Despite his hometown not securing the win, cameras still rolled there for the actual TV show, with Chris also admitting the characters were inspired by people he knew growing up.
‘Nearly all of them really (inspired the characters). My imagination is poor, so I try and see people where they are at and sprinkle some craic,’ he laughed.

‘I worked at a local pub from the age of 14 and Shelley is the character I associate with as a child because she is listening to the stories of these crazy old people as she gets them drunker and drunker. I took that from my own life,’ he added.
Chris also makes a cameo appearance as Jack E. McCarthy, writer of I Am Celt.
After claiming to have experienced an alien encounter at the turn of the millennium, Wendy is now ready to confront the past and the people who shunned her – returning ‘hellbent on revealing the truth’.
‘She left and tried to shake this experience and town off her and reinvent herself and she lists all these different places she went to try and find herself, yet it’s followed her around the world – this haunted feeling of not being believed and having to carry this secret around otherwise she would look nuts,’ Christina explained.

‘All of a sudden she is ready to confront it. She is tired of carrying this burden alone and she wants to be heard and believed. She is coming armed with Hollywood, but also in over her head. Things don’t go her way and it’s not a smooth homecoming.’
Not having grown up in Ireland herself, however, Christina faced some problems when getting into character – specifically having no clue what phrases like eejit (idiot) were.
‘There were a few moments like that or where it was written more Irish I thought she would say, and we made it a bit more American. I had to be explained things a few times,’ she laughed.
However, things hit close to home when moving to Ireland for the series after the actress’ husband – camera operator George Bianchini – claimed to have a close encounter of his own before filming had even begun.
Encouraged by Chris to ‘share what you saw’ Christina explained how everything unfolded on a night when she and her husband were moving into a new place in Dublin.
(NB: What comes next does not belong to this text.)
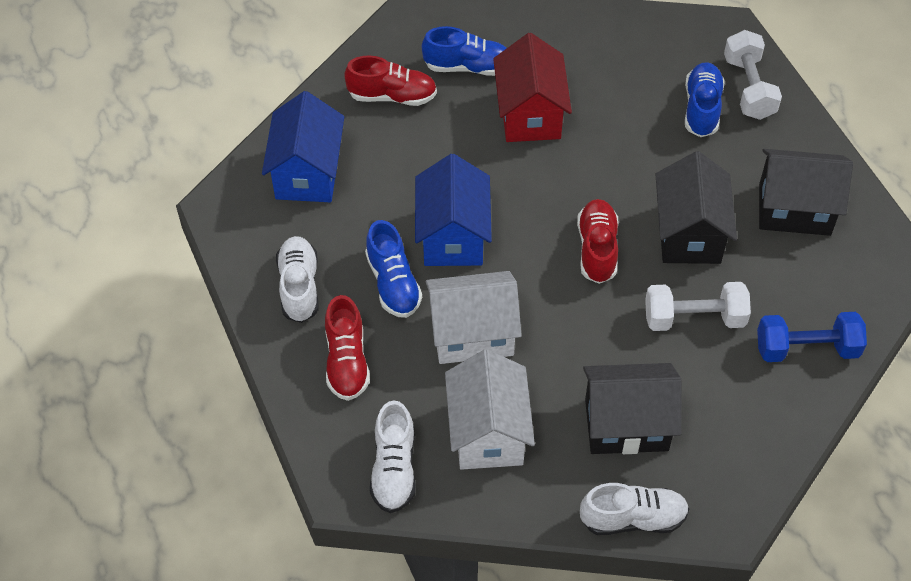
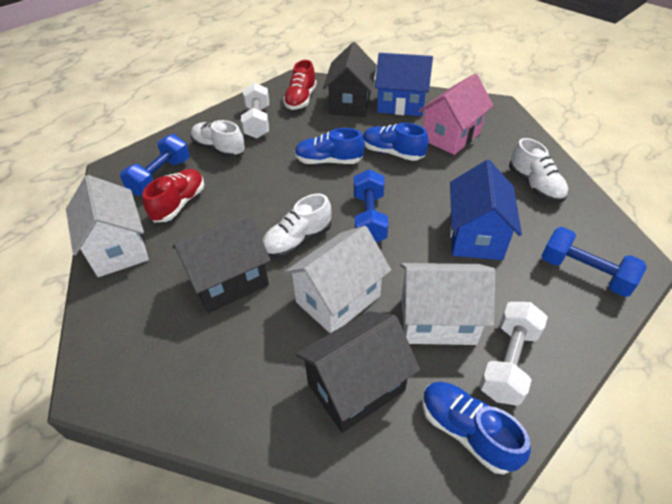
blue dumbbell: [757,312,867,362] = 1 -> [120,134,190,196] [354,169,388,242] [542,227,646,297] = 3
pink house: none = 0 -> [419,73,494,155] = 1
red house: [493,33,572,142] = 1 -> none = 0
red shoe: [325,295,370,401] [344,56,437,106] [577,199,618,284] = 3 -> [143,169,204,222] [283,60,317,110] = 2
white house: [426,271,522,364] [445,349,535,470] = 2 -> [66,175,149,277] [284,226,391,333] [400,263,495,345] = 3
‘We were getting a mattress delivered because we were going to be there for five months. It was evening and my husband went outside to wait for it, and I was inside moving furniture around and George came in as white as a ghost,’ she shared.
‘I was asking what happened and he said, “You will never believe this. I think I just saw a UFO” and he’d taken a picture of it, and I am telling you I know this man and I looked in his face and he wasn’t lying.
‘It’s teeny tiny but you can see a little hamburger in the sky. The way it moved, he said it didn’t make a sound. We immediately sent a photo to Chris, and he sent us a photo back looking into the sky sarcastically looking for it and we had to be like “no really we saw one!”.’
Despite Chris’ initial reaction, he conceded: ‘It’s more likely there are (aliens) than there aren’t.’
Small Town, Big Story is available from February 27 on Sky Atlantic and Now.